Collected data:
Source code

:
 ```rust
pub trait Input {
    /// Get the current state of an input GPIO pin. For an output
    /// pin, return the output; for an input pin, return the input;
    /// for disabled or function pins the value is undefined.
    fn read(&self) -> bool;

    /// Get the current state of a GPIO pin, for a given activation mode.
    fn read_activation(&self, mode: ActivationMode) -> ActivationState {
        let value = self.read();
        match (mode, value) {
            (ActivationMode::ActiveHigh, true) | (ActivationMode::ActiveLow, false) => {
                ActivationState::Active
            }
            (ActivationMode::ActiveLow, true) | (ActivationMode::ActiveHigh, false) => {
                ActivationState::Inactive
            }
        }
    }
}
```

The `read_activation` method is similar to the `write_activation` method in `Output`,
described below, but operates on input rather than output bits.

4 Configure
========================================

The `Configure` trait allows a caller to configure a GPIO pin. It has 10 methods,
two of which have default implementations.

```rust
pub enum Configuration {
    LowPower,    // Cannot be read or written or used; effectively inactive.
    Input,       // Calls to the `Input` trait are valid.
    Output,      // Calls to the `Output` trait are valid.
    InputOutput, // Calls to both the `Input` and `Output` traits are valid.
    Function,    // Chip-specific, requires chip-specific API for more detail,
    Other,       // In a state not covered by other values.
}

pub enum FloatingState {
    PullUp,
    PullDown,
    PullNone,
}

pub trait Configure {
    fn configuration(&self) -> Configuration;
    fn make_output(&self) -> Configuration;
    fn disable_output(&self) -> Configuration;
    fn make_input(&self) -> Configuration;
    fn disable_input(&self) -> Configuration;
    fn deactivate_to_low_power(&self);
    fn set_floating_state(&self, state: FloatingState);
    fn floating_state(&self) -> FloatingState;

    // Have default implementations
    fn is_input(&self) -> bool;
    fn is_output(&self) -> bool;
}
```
* * *
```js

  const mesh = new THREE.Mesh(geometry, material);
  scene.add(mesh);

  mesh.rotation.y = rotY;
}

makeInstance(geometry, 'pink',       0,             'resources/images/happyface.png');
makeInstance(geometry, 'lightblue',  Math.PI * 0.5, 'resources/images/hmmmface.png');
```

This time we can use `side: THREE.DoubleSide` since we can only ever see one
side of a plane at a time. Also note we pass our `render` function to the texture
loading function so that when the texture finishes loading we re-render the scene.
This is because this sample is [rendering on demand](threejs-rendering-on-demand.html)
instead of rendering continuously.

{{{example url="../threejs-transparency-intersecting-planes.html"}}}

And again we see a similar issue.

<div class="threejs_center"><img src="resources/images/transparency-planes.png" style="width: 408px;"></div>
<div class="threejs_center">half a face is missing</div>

→ **TASK STATEMENT**
Whenever a line in the entries above includes the word "ActiveHigh", pull that line out.

→ **ANSWER BOX**
            (ActivationMode::ActiveHigh, true) | (ActivationMode::ActiveLow, false) => {
            (ActivationMode::ActiveLow, true) | (ActivationMode::ActiveHigh, false) => {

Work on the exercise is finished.